Haley: For me, and it feels lame even talking about my soccer career with Kelley on the line, (Kelley chimes in `stop’) but it really was my experience in soccer. At Stanford they had to build a bigger stadium when I was there to accommodate all the fans which was really cool. And then, I was in D.C., I was in the U.K., I was in Seattle. Everywhere I went we were selling out stadiums, attendance was up, viewership was up. New brands were coming on board. There was so much momentum in this space. Then I had hang it up with injuries, went back to the Bay Area, was working in tech, and it was the first time — I’d always heard about this 4 percent, the lack of women’s sports coverage — it was the first time I felt it, and I felt how much of a bummer that was because I had been a part of this world my whole life. I knew these women. I loved the sport. I wanted to follow along. And there just really was no way to do that, besides following people on Instagram and seeing like `Game Day! So Pumped! Great team win!’ or whatever it was. That didn’t make sense to me. I just knew there was so much positivity in that space, and that people want this. It’s time to really invest in the women’s sports space.

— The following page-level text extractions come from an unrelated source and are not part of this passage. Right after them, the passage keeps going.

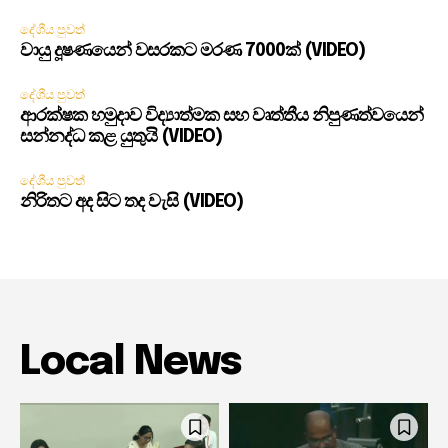
දේශීය පුවත්
වායු දූෂණයෙන් වසරකට මරණ 7000ක් (VIDEO)
දේශීය පුවත්
ආරක්ෂක හමුදාව විද්‍යාත්මක සහ වෘත්තීය නිපුණත්වයෙන්
සන්නද්ධ කළ යුතුයි (VIDEO)
දේශීය පුවත්
නිරිතට අද සිට තද වැසි (VIDEO)
Local News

Annie: Kelley, did you ever envision that your career would include podcaster?
Kelley: No, not really. It’s interesting, I’m the type of person who would rather sit down and read an autobiography or an interview in a magazine, something that tells us a person’s story and journey. I love learning about people’s lives. So I think that’s why I was so drawn to the opportunity, because I really enjoy hearing those stories.

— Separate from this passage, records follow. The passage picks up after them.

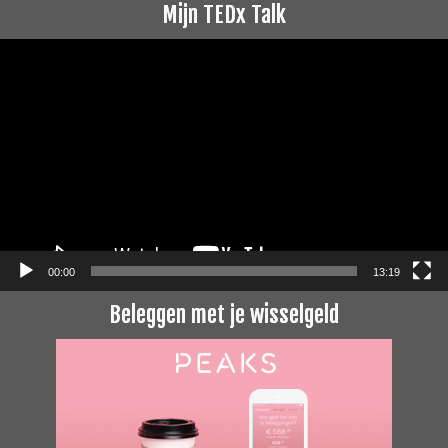
Mijn TEDx Talk
Videospeler
00:00
13:19
Beleggen met je wisselgeld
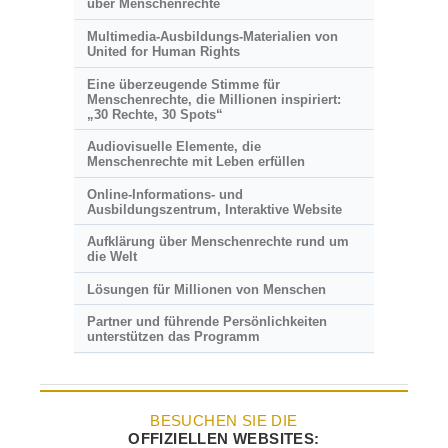
über Menschenrechte
Multimedia-Ausbildungs-Materialien von
United for Human Rights
Eine überzeugende Stimme für
Menschenrechte, die Millionen inspiriert:
„30 Rechte, 30 Spots“
Audiovisuelle Elemente, die
Menschenrechte mit Leben erfüllen
Online-Informations- und
Ausbildungszentrum, Interaktive Website
Aufklärung über Menschenrechte rund um
die Welt
Lösungen für Millionen von Menschen
Partner und führende Persönlichkeiten
unterstützen das Programm
BESUCHEN SIE DIE
OFFIZIELLEN WEBSITES:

And yes, as athletes, we tell our stories, but to be able to sit down and just have a conversation with somebody is so different than like having it through a lens of like, a company or sponsor telling your story.
I’ve come to realize through my career, I feel the last couple years I’ve come to know how important visibility is. And I don’t think that we have enough visibility for women’s sports. Like, you look at ESPN and they’ll cover — and I’m not knocking ESPN, I watch it — but they’ll show like, a horseshoe ring toss or whatever, as opposed to putting women’s sports on. They’ll talk about the most obscure storyline in the NFL, instead of dedicating 15 minutes a day to covering all the women’s content or other women’s headlines. For me, it’s frustrating. And I appreciate the fact that Haley was like, You know what? I’m going to to do it.